Di dalam keluarga inti kesultanan, di mana tekanan politik berjalan paling kuat, muncul dua fraksi utama—mereka yang mengelompokkan diri seputar Putra Mahkota yang dikenal sebagai kelompok ‘Karajan’ (yakni pengikut `Raja Putra Naléndra Mataram' yakni sang ahli waris takhta kesultanan)—dan pendukung Sultan “Tua” (Sultan Sepuh; yakni Hamengku Buwono II) yang dijuluki ‘Kasepuhan’ (Carey 1992:57 catatan 35).

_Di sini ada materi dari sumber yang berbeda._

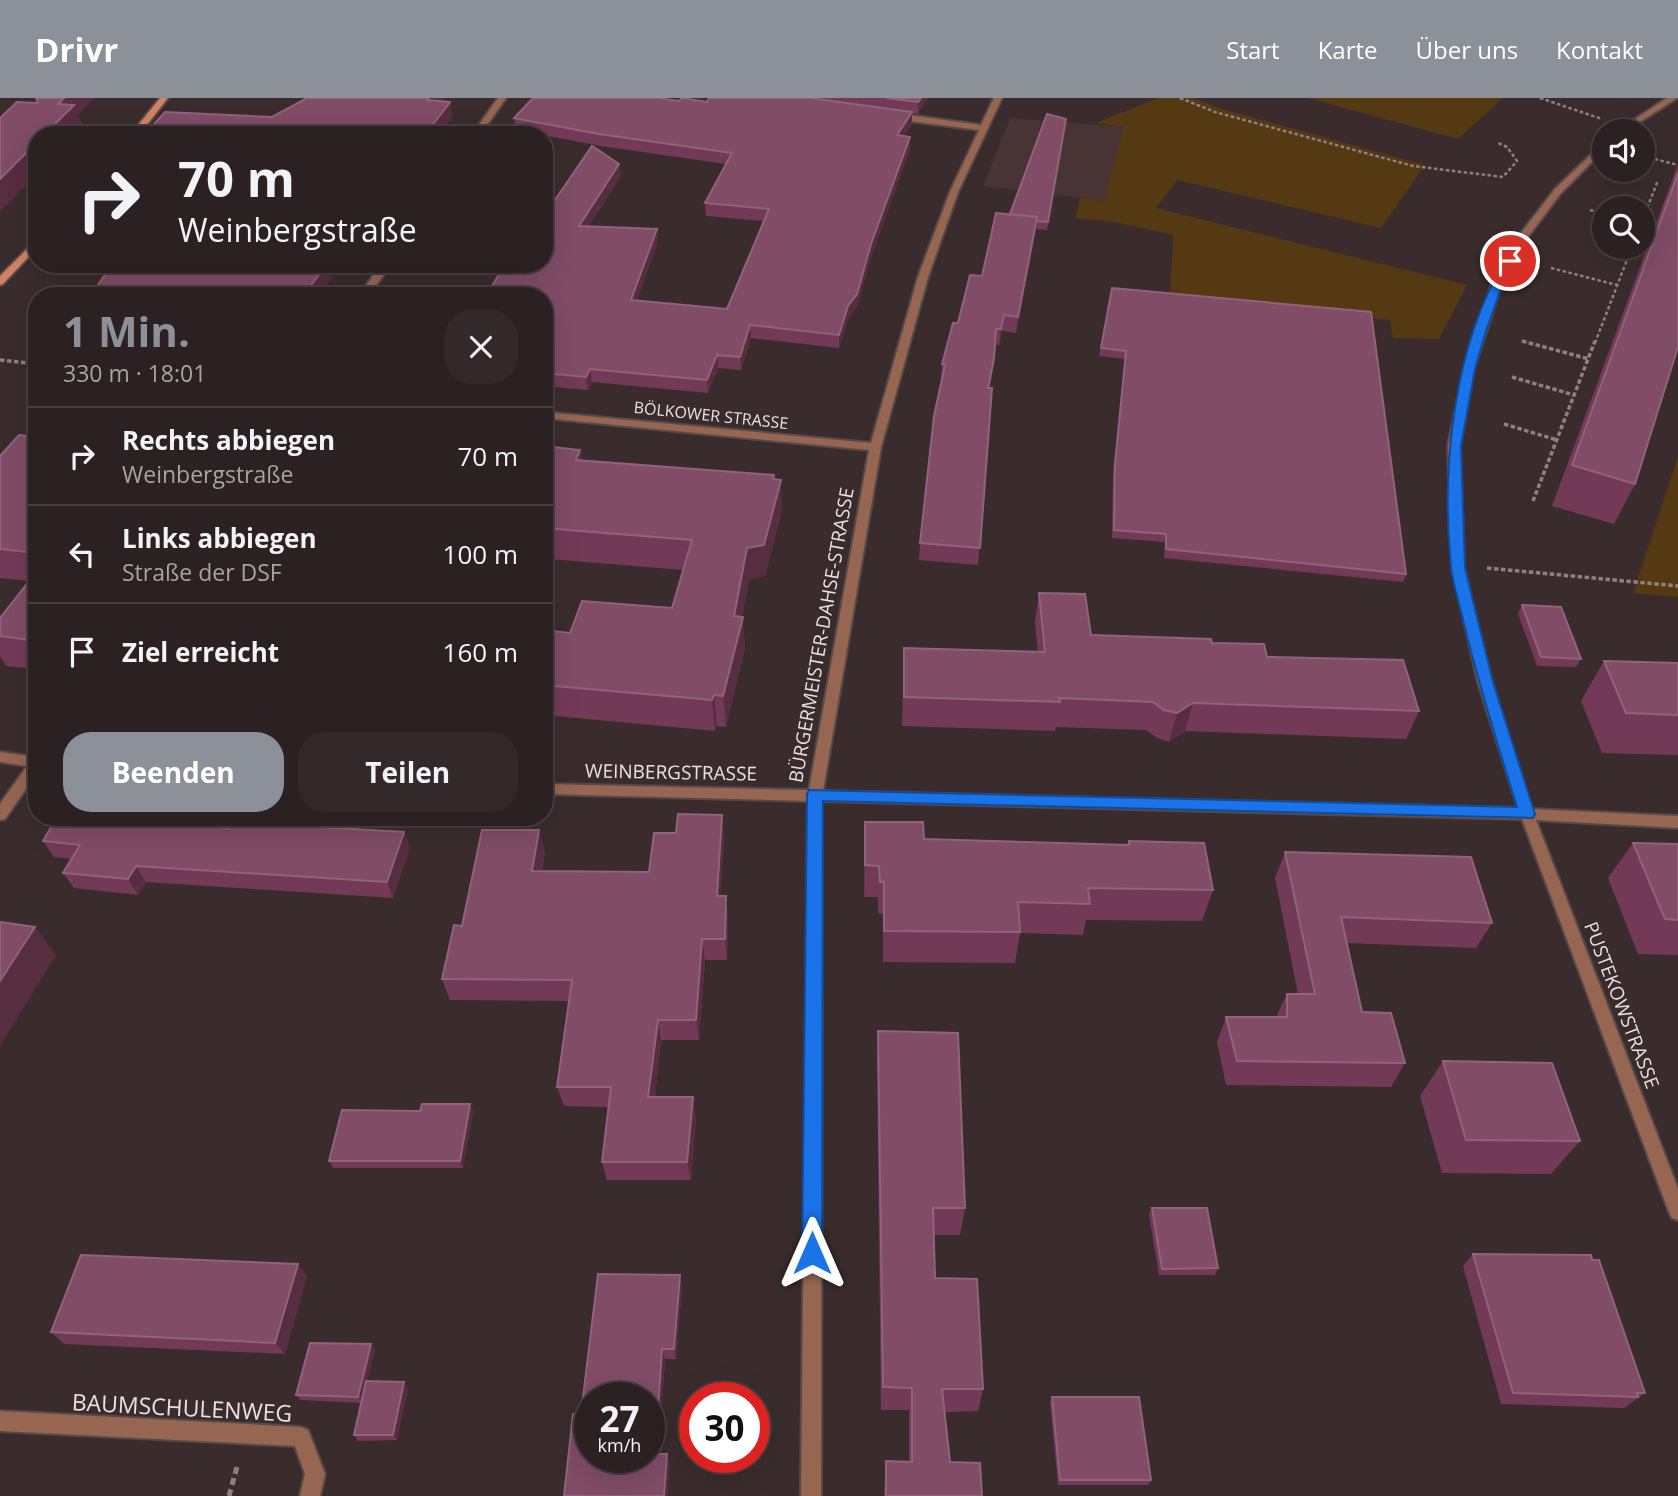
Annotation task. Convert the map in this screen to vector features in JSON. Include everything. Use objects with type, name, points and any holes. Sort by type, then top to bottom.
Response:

Dalam tahun-tahun yang sarat tekanan tersebut, amat sulit bagi para bangsawan Yogya menahan diri untuk tidak terlibat dalam konflik politik, meskipun beberapa dari mereka memang mencoba. Salah satu adalah pangeran yang amat eksentrik, Muhamad Abubakar alias Dipowijoyo I (1767-1826), yang memangkas rambutnya dalam gaya santri dan mengumumkan bahwa ia bermaksud naik haji ke Mekah (Carey 1992:400). Bagi Panular, sikap menjaga jarak seperti itu sekarang jadi mustahil karena putri sulungnya, Raden Ayu Retno Adiningdyah, sudah bertunangan dengan Putra Mahkota. Melalui hubungan keluarga itu dia semakin jauh terseret ke dalam jaringan berbahaya dari intrik dan kontra-intrik di antara dua fraksi bermusuhan di keraton. Pada November 1810, Panular sudah dijuluki oleh Residen Belanda sebagai seorang pendukung kuat Putra Mahkota dan sebagai seorang calon sekutu pemerintah kolonial dengan menghadapi Sultan Kedua yang keras kepala itu (Carey 1992:57 catatan 37).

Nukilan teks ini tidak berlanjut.